Note that although the above syntax will work okay with OpenBSD, ps syntax differences are significant enough that no single syntax is preferred by all the Unix implementations. Users of other operating systems may need to adjust the example shown. (Common modifications may include taking out the hyphen right after the word ps and/or removing some parameters, such as one or both of the w characters.)

Multiple redirections are shown. The final redirection is discussed in the section about “Having grep exclude itself”.

Troubleshooting
dhcpd -n -c /etc/dhcpd-${CURTUNTP}.conf
echo ${?}

If the configuration file is valid, then dhcpd outputs no text, and the echo command will output a zero. If there a configuration error detected, then the echo command will output a one. Even better yet, the dhcpd will likely report the problem.

If the expected dhcpd is not running, check for error messages. (The program might not be considerate enough to provide a “verbose” option.)

tail /var/log/daemon | grep -i dhcpd
tail /var/log/messages | grep -i dhcpd

Note: The above commands are designed for a not-very-busy server. If other programs are likely to be writing to the log file, then some additional care may be needed to view the messages.

If this is not the first attempt to run the server, then pay attention to the number in the square braces right after the word “dhcpd”. That is a PID, and so it should presumably change each time you run the program.
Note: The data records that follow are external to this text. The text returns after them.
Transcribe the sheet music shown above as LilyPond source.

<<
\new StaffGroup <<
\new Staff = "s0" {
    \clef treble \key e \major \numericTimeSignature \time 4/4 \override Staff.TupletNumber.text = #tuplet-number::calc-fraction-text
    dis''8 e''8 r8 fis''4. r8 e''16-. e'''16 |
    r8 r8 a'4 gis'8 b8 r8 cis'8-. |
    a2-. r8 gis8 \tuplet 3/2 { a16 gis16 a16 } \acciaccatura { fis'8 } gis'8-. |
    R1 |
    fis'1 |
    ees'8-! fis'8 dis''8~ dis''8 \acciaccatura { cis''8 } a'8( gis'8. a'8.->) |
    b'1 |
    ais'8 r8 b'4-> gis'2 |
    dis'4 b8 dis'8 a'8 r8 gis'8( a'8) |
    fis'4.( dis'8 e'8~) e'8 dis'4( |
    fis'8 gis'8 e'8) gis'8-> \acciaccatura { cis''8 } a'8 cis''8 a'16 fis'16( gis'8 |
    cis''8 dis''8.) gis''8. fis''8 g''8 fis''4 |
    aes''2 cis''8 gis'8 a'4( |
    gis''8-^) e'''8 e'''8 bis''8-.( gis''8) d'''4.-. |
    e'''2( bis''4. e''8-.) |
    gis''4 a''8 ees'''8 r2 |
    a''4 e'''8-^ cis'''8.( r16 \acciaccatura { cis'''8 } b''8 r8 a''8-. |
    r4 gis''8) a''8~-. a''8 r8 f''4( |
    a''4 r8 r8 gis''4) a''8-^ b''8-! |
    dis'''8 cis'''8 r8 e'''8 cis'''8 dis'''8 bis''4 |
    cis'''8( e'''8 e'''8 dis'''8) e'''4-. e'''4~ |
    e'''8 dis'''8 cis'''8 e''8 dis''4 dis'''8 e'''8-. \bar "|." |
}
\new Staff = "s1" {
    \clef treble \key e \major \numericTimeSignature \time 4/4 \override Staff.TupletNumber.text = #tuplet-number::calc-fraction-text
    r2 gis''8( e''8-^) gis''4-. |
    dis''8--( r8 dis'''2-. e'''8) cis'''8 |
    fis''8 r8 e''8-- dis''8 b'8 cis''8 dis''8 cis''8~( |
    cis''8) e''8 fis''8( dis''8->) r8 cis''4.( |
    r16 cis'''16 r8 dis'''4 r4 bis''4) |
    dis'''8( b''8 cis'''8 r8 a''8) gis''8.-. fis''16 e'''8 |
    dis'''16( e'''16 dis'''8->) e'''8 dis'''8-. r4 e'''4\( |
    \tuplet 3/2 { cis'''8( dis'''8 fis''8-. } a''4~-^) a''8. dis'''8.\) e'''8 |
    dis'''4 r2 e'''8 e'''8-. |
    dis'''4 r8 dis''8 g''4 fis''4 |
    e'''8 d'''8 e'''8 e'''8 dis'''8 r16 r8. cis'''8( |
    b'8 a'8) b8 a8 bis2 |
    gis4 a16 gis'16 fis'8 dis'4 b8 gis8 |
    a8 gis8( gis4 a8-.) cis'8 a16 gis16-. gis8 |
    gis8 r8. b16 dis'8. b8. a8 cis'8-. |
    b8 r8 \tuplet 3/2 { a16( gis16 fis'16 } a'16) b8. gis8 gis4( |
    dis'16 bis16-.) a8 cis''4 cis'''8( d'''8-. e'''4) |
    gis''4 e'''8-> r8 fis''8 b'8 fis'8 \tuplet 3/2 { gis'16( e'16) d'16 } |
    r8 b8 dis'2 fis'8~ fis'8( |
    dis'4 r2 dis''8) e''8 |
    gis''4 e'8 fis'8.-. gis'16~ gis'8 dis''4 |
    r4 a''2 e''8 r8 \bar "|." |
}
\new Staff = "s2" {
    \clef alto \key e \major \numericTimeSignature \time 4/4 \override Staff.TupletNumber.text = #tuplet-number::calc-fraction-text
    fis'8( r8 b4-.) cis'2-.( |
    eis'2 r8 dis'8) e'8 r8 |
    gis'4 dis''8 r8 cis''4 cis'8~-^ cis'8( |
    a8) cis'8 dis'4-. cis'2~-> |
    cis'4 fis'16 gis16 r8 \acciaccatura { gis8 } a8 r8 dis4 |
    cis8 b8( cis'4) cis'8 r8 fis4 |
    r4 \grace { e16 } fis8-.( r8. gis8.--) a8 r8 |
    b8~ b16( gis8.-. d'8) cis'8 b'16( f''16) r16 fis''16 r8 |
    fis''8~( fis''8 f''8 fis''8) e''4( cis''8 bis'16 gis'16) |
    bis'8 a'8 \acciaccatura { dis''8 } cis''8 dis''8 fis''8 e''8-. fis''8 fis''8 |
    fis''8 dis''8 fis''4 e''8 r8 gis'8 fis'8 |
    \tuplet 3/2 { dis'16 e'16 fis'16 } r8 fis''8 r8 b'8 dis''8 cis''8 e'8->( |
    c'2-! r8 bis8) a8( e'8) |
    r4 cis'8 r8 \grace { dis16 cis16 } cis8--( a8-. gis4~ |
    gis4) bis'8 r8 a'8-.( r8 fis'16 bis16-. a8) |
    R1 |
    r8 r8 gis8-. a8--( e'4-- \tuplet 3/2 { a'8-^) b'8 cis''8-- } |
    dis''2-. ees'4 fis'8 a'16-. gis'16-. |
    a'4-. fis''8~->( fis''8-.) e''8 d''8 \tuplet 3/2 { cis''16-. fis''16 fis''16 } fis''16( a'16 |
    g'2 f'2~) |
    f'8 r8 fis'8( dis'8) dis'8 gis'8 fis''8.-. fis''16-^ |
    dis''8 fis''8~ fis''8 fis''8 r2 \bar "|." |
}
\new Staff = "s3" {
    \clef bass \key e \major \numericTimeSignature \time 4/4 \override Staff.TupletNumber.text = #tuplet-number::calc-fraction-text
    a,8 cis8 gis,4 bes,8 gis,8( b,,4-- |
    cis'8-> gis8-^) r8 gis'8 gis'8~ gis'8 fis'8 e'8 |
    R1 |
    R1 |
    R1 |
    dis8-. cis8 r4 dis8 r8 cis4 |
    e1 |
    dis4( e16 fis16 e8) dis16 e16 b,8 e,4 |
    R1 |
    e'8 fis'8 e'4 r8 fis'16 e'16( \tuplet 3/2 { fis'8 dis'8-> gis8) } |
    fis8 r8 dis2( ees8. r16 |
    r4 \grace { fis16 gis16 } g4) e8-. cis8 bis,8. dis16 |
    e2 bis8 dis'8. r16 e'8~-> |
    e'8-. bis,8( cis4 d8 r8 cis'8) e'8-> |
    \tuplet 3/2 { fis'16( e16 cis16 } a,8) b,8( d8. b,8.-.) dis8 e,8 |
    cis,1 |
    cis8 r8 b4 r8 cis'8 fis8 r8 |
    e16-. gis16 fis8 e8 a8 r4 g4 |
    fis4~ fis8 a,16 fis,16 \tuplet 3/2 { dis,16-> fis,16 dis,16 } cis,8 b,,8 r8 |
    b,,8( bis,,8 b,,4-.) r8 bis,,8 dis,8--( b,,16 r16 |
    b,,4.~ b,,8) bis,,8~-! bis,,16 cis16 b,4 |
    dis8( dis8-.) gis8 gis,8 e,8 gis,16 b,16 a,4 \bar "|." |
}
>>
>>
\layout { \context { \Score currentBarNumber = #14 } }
If you're not seeing the number change, you might be looking at older messages. You can also pay attention to the time stamp, if that helps any.

Optional: Some people might want to run “ tail -f /var/log/messages ” in another terminal. Then, after making changes to the text file, press the Enter key a few times so that new messages are easily visually distinct from older messages. Finally, the command can be exited with Ctrl-C. This is a very optional step that some people like to do, but people should not worry about this too much if there's some challenge/difficulty (such as if there is no terminal multiplexer, and so getting a second terminal would be a challenge).